** START OF Excerpted passage **
We wanted zero setup for devs who may just want to get something up and
running right away. The video shows the basics, and we definitely realize
there is much more to building a web app than that.

We want to make configuring your app and using common services easy without
Kite getting in the way. That’s our mission. Although we showed direct shell
access to your app in the video, our end goal is to give developers a machine
they can call home as their development environment - root access and all.

For databases, we’re making it a simple click to bind a database to your app.
Similar to Heroku, we plan to expose different options as a service and they
will be connected to your app through the dj_database_url python module (for
Django). For beginners, we’ll try to edit your settings to help make this
seamless (your settings.py files in this case).

For other services such as email, task queues like Celery, memcached, etc. we
plan on taking a similar approach - offer it as a service on a separate
machine that can be easily added to your app, or alternatively just install it
in your environment if its something very lightweight or serverless (like
sqlite).

Like other hosting services we’ll provide storage for things like storing user
media, static files.

We’re really aiming to start with development, since there’s this large gap
between development and prod that creates serious time-wasting problems that
each member of our team has felt. Companies like Heroku are solving the
production problem very well, but developers are still left to setup their own
environment and deal with problems leading up to prod.
** END OF Excerpted passage **
** START OF Provided material **
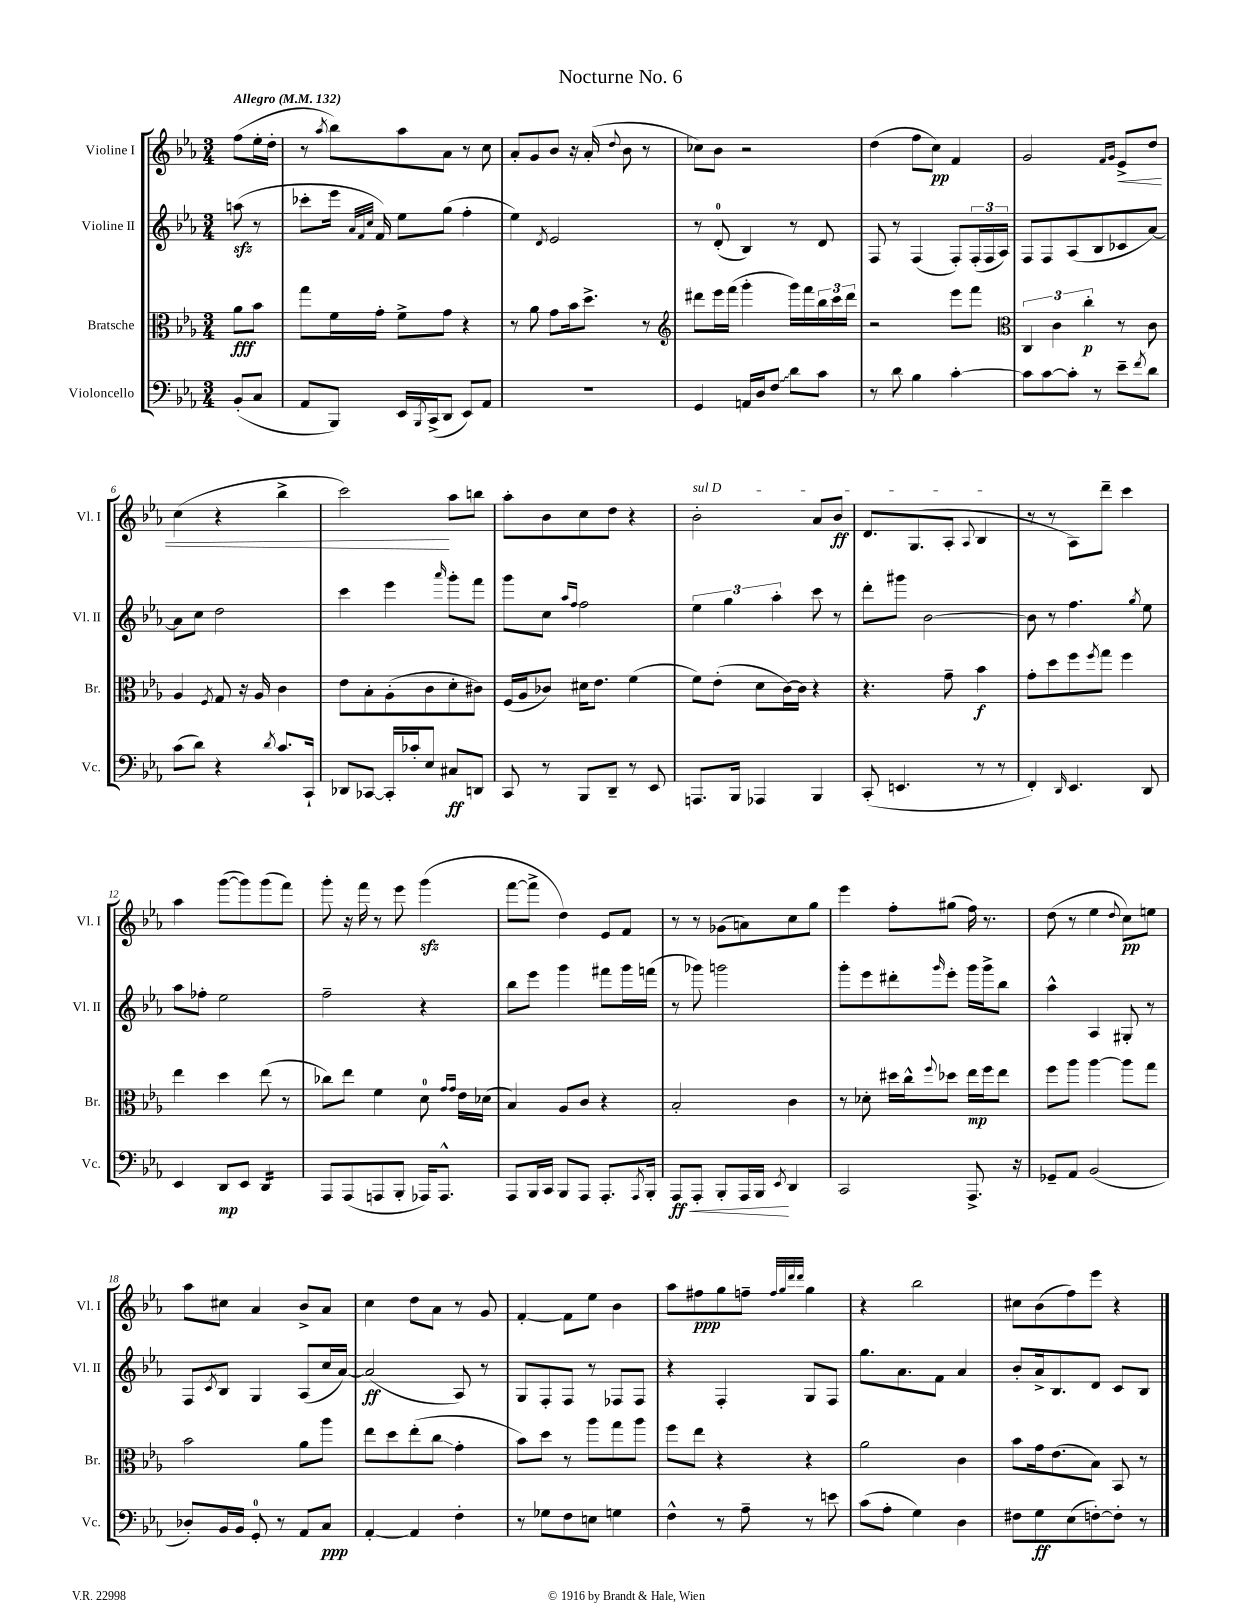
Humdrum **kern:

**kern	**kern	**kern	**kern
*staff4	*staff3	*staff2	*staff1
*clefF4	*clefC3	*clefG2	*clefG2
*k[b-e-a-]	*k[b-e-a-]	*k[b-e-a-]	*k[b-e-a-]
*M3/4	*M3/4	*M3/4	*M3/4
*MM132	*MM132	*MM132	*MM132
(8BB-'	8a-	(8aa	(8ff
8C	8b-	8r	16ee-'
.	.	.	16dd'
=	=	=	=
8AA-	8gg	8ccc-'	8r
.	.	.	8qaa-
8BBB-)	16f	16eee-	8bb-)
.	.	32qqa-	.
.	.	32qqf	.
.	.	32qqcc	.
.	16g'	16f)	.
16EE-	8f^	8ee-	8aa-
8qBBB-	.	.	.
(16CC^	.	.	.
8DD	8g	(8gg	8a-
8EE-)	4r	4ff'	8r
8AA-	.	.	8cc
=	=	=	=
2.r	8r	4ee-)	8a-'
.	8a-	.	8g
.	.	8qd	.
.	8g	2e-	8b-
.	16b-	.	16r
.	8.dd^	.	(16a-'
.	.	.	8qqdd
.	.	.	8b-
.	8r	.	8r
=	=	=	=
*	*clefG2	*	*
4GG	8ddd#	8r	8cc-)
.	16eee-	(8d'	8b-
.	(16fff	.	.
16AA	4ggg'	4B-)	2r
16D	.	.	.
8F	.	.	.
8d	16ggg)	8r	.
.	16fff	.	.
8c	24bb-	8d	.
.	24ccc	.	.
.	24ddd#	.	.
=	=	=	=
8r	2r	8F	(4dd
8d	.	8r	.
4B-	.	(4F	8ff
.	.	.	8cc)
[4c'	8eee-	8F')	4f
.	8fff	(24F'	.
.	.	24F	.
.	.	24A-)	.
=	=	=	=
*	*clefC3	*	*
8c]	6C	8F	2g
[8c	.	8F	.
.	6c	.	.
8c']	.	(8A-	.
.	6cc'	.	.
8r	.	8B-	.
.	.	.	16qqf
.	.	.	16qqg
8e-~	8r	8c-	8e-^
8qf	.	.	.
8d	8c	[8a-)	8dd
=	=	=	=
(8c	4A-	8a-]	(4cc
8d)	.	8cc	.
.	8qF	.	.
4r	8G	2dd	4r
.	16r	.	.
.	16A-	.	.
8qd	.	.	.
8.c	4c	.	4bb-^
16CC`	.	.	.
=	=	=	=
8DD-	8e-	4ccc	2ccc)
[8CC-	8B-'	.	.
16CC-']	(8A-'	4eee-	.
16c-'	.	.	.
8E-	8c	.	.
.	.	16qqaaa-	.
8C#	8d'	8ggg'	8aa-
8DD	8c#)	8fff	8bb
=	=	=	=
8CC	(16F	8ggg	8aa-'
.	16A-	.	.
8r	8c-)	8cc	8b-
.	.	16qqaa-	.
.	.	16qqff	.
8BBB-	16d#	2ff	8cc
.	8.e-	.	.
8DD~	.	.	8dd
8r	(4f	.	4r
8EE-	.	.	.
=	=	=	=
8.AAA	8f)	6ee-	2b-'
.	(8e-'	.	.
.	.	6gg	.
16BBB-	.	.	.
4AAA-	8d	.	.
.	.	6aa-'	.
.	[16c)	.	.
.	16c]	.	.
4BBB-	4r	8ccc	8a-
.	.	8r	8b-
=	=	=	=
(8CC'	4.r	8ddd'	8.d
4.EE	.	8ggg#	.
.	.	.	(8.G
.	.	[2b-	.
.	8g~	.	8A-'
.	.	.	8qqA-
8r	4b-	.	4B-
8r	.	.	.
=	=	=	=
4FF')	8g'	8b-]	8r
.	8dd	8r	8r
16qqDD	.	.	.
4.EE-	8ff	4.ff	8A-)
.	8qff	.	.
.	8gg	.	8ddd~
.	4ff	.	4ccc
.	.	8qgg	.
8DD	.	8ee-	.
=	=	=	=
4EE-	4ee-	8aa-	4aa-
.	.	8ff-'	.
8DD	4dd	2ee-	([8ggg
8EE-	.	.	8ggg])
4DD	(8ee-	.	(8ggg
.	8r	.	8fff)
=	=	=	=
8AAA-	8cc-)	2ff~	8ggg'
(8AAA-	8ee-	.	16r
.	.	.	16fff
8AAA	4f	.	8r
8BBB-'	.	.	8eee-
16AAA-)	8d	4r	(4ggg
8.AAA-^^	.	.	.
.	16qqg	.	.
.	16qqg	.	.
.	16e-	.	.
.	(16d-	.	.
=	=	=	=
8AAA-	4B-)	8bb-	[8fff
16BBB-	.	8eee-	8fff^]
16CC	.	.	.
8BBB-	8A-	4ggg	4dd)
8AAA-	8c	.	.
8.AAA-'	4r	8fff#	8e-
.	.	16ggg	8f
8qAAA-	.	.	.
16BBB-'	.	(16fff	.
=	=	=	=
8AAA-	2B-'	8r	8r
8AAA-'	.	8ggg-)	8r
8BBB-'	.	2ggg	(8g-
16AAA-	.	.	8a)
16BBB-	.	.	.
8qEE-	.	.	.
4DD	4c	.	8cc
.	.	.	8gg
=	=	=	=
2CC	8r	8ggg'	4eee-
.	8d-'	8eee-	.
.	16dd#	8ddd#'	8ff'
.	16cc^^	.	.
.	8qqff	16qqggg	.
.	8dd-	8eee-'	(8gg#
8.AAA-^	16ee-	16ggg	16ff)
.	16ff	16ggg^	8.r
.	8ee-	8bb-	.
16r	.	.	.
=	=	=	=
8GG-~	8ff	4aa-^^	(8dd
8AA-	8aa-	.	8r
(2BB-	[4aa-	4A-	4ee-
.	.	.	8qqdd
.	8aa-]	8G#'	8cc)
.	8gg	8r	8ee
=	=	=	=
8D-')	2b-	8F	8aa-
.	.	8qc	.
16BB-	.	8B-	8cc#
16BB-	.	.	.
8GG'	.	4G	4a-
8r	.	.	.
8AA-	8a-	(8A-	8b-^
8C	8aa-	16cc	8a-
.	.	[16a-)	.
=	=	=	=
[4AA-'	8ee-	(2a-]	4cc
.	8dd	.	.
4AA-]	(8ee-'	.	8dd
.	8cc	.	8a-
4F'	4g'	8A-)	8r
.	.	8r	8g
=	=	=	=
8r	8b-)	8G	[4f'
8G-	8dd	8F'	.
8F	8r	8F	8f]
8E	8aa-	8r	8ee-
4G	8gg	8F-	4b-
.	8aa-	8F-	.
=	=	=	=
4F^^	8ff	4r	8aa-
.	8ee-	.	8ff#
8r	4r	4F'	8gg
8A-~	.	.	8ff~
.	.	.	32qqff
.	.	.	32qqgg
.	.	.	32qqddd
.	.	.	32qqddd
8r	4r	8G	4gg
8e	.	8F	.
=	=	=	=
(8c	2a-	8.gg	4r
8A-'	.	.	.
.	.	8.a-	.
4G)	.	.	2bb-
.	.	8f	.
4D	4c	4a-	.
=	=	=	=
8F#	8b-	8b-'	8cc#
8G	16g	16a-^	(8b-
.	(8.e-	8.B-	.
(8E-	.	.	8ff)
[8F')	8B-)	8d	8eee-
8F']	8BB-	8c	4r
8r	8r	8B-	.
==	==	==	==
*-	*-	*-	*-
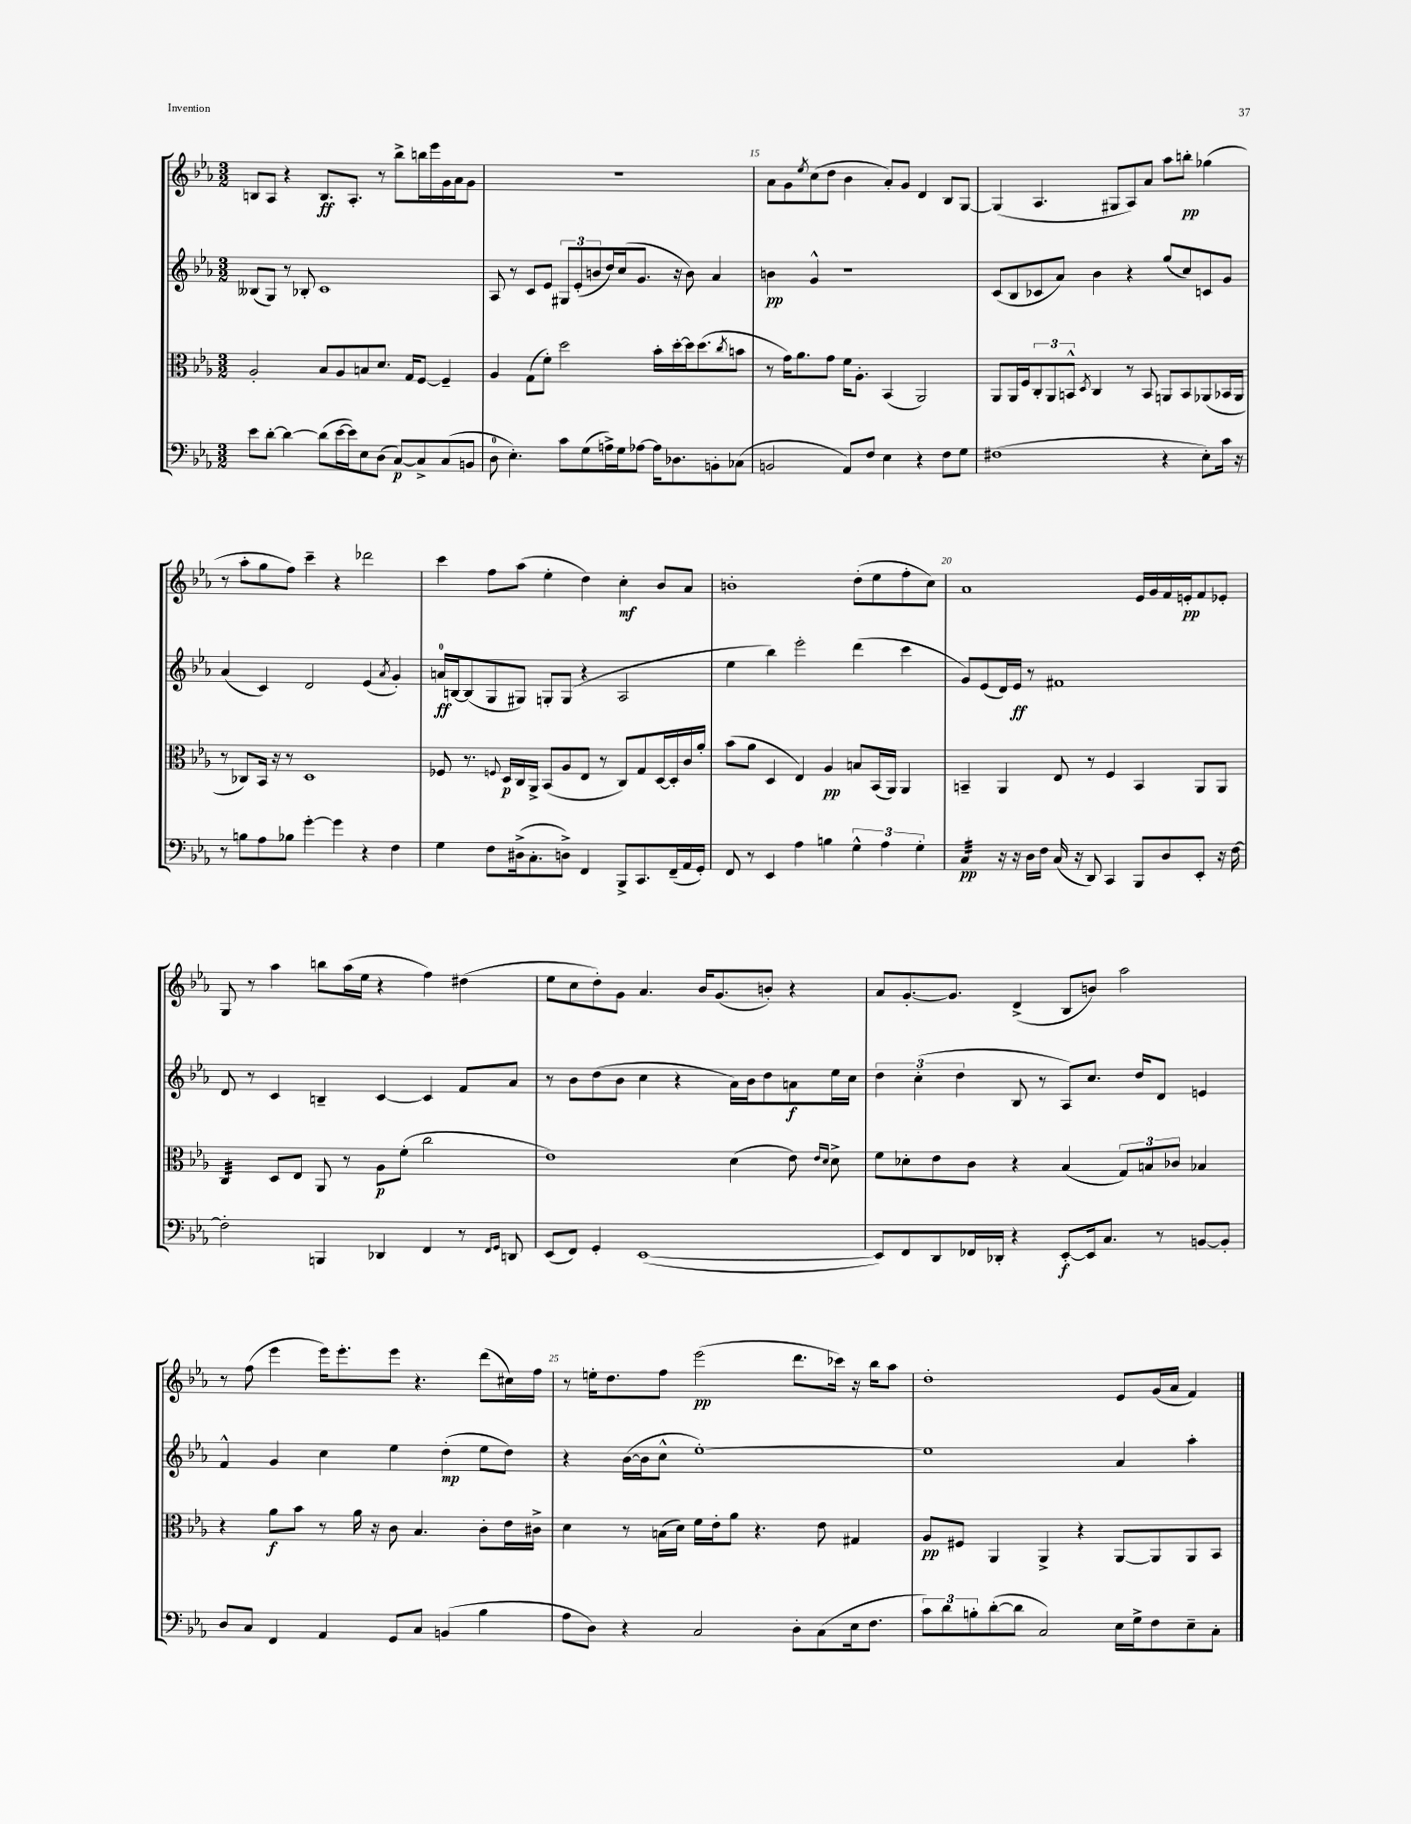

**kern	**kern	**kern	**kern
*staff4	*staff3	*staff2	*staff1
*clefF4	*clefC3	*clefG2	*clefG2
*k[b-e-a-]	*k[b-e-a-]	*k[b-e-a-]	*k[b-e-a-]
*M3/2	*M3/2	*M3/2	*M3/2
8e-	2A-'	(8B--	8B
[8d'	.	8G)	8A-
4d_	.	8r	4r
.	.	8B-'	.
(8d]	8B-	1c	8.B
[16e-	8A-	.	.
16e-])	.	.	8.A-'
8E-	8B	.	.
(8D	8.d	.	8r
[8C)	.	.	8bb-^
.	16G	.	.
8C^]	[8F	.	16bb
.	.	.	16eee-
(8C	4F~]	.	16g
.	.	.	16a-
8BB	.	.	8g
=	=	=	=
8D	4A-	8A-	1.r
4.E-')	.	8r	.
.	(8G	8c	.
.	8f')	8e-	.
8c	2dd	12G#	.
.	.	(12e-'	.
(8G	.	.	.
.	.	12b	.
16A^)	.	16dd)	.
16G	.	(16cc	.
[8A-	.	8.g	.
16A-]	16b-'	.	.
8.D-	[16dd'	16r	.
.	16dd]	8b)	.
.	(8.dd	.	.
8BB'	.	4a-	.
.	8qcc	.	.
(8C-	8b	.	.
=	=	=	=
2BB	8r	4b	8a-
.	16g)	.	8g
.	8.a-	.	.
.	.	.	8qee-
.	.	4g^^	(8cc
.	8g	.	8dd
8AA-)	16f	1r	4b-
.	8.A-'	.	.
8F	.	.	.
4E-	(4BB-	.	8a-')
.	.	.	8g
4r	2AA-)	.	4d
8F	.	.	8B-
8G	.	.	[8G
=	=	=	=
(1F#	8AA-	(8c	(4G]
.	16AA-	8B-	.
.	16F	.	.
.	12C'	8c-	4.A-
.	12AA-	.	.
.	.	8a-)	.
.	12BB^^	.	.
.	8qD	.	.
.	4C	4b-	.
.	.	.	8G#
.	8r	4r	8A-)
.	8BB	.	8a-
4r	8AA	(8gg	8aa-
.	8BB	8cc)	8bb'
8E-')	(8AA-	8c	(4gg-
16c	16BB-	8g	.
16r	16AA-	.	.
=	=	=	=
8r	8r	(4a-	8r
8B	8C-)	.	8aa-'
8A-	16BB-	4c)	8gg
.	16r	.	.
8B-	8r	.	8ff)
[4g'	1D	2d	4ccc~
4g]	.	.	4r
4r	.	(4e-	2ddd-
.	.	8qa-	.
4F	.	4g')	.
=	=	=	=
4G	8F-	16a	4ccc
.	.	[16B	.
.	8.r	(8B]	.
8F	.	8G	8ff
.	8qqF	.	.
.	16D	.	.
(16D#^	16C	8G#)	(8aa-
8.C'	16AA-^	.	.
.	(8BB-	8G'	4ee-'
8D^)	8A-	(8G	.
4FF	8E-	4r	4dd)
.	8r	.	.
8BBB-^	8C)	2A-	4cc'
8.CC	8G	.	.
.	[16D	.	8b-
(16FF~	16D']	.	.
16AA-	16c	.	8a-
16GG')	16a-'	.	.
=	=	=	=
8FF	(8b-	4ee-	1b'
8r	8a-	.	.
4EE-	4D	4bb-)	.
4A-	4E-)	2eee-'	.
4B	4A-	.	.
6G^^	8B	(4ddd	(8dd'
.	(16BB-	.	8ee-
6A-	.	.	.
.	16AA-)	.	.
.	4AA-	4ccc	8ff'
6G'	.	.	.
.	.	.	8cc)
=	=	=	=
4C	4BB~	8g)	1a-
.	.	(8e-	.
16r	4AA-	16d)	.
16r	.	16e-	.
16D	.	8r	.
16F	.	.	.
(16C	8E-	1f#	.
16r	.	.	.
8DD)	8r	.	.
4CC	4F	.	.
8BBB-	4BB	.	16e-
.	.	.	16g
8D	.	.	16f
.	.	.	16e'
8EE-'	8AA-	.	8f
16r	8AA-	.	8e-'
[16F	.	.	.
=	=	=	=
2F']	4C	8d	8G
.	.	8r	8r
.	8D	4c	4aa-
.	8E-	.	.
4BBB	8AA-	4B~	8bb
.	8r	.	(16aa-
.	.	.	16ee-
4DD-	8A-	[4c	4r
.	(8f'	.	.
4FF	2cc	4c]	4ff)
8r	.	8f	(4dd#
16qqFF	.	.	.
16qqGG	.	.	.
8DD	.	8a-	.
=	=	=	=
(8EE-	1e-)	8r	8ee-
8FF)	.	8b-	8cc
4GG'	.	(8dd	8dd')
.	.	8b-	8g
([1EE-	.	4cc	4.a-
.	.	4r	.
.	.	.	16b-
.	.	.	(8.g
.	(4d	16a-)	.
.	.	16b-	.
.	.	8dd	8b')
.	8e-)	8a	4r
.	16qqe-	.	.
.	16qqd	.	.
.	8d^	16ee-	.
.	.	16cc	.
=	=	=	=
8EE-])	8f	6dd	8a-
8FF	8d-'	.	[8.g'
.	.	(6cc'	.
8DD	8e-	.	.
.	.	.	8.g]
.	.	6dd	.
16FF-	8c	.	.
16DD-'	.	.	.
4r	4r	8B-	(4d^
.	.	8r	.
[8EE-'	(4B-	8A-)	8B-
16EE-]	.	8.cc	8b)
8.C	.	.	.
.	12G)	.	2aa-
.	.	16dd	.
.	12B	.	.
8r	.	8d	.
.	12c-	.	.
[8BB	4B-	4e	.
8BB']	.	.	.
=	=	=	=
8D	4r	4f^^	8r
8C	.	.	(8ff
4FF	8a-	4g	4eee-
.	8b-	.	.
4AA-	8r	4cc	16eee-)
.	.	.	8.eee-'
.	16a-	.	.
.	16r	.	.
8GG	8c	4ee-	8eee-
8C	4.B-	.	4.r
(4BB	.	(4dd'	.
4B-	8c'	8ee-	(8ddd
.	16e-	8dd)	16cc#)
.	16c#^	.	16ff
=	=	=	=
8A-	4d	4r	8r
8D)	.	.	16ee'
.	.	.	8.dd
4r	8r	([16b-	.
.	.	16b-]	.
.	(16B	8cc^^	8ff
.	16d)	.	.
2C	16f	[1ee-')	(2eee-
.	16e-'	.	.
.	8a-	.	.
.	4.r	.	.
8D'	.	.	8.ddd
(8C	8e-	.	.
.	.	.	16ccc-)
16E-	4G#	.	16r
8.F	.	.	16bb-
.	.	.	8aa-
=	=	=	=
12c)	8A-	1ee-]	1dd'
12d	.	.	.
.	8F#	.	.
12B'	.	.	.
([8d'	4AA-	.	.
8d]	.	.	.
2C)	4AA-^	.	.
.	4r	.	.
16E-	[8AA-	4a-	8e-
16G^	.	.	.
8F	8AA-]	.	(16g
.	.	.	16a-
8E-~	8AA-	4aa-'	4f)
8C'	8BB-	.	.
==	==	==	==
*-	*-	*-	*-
** END OF Provided material **
Exercise: Retype the section of the Kite passage that opens with the words containing "We wanted zero" and closes with "in this case).".

Solution to this task:
We wanted zero setup for devs who may just want to get something up and
running right away. The video shows the basics, and we definitely realize
there is much more to building a web app than that.

We want to make configuring your app and using common services easy without
Kite getting in the way. That’s our mission. Although we showed direct shell
access to your app in the video, our end goal is to give developers a machine
they can call home as their development environment - root access and all.

For databases, we’re making it a simple click to bind a database to your app.
Similar to Heroku, we plan to expose different options as a service and they
will be connected to your app through the dj_database_url python module (for
Django). For beginners, we’ll try to edit your settings to help make this
seamless (your settings.py files in this case).